* **TO DO**
Reproduce the text of each record below without changes.

* **EXCERPTED RECORDS**
┄┄┄┄┄┄┄┄┄┄┄┄┄┄┄┄┄┄┄┄

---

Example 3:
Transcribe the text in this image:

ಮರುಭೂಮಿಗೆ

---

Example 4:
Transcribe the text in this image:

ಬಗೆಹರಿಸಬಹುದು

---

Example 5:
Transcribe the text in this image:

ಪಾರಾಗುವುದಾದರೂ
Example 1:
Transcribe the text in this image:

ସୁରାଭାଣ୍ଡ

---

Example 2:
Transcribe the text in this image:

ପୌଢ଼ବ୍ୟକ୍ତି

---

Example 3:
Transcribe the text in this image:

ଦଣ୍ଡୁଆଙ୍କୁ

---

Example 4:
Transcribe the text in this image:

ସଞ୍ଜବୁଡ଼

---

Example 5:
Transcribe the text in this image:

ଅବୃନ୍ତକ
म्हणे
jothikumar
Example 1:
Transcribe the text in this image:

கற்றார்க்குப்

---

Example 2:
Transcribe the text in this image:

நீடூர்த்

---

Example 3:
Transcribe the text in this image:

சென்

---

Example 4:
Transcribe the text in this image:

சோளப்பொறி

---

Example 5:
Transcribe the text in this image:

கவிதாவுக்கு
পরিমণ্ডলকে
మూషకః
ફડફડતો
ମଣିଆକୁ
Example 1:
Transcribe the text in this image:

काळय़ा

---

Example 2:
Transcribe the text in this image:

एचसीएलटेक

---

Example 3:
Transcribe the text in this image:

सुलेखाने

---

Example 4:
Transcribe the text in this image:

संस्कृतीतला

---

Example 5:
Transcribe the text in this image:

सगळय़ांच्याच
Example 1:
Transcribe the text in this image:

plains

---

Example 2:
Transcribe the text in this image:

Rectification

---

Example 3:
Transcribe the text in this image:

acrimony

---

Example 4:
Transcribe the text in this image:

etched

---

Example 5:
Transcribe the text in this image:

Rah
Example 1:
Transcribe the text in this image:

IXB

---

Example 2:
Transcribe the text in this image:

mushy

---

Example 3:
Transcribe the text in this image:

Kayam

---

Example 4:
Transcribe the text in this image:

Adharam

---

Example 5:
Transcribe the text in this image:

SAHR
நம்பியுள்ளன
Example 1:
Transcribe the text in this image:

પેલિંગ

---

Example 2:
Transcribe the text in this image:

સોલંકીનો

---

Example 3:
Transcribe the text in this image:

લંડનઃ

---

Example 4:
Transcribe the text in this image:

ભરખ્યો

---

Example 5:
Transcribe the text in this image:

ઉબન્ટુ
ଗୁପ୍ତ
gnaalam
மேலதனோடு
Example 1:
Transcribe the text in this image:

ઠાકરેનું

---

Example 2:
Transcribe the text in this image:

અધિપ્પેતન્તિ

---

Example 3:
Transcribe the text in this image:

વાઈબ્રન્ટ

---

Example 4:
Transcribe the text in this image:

┄┄┄┄┄┄┄┄┄┄┄┄┄┄┄┄┄┄┄┄

* **TASK OUTPUT**
---

Example 3:
Transcribe the text in this image:

ಮರುಭೂಮಿಗೆ

---

Example 4:
Transcribe the text in this image:

ಬಗೆಹರಿಸಬಹುದು

---

Example 5:
Transcribe the text in this image:

ಪಾರಾಗುವುದಾದರೂ
Example 1:
Transcribe the text in this image:

ସୁରାଭାଣ୍ଡ

---

Example 2:
Transcribe the text in this image:

ପୌଢ଼ବ୍ୟକ୍ତି

---

Example 3:
Transcribe the text in this image:

ଦଣ୍ଡୁଆଙ୍କୁ

---

Example 4:
Transcribe the text in this image:

ସଞ୍ଜବୁଡ଼

---

Example 5:
Transcribe the text in this image:

ଅବୃନ୍ତକ
म्हणे
jothikumar
Example 1:
Transcribe the text in this image:

கற்றார்க்குப்

---

Example 2:
Transcribe the text in this image:

நீடூர்த்

---

Example 3:
Transcribe the text in this image:

சென்

---

Example 4:
Transcribe the text in this image:

சோளப்பொறி

---

Example 5:
Transcribe the text in this image:

கவிதாவுக்கு
পরিমণ্ডলকে
మూషకః
ફડફડતો
ମଣିଆକୁ
Example 1:
Transcribe the text in this image:

काळय़ा

---

Example 2:
Transcribe the text in this image:

एचसीएलटेक

---

Example 3:
Transcribe the text in this image:

सुलेखाने

---

Example 4:
Transcribe the text in this image:

संस्कृतीतला

---

Example 5:
Transcribe the text in this image:

सगळय़ांच्याच
Example 1:
Transcribe the text in this image:

plains

---

Example 2:
Transcribe the text in this image:

Rectification

---

Example 3:
Transcribe the text in this image:

acrimony

---

Example 4:
Transcribe the text in this image:

etched

---

Example 5:
Transcribe the text in this image:

Rah
Example 1:
Transcribe the text in this image:

IXB

---

Example 2:
Transcribe the text in this image:

mushy

---

Example 3:
Transcribe the text in this image:

Kayam

---

Example 4:
Transcribe the text in this image:

Adharam

---

Example 5:
Transcribe the text in this image:

SAHR
நம்பியுள்ளன
Example 1:
Transcribe the text in this image:

પેલિંગ

---

Example 2:
Transcribe the text in this image:

સોલંકીનો

---

Example 3:
Transcribe the text in this image:

લંડનઃ

---

Example 4:
Transcribe the text in this image:

ભરખ્યો

---

Example 5:
Transcribe the text in this image:

ઉબન્ટુ
ଗୁପ୍ତ
gnaalam
மேலதனோடு
Example 1:
Transcribe the text in this image:

ઠાકરેનું

---

Example 2:
Transcribe the text in this image:

અધિપ્પેતન્તિ

---

Example 3:
Transcribe the text in this image:

વાઈબ્રન્ટ

---

Example 4:
Transcribe the text in this image:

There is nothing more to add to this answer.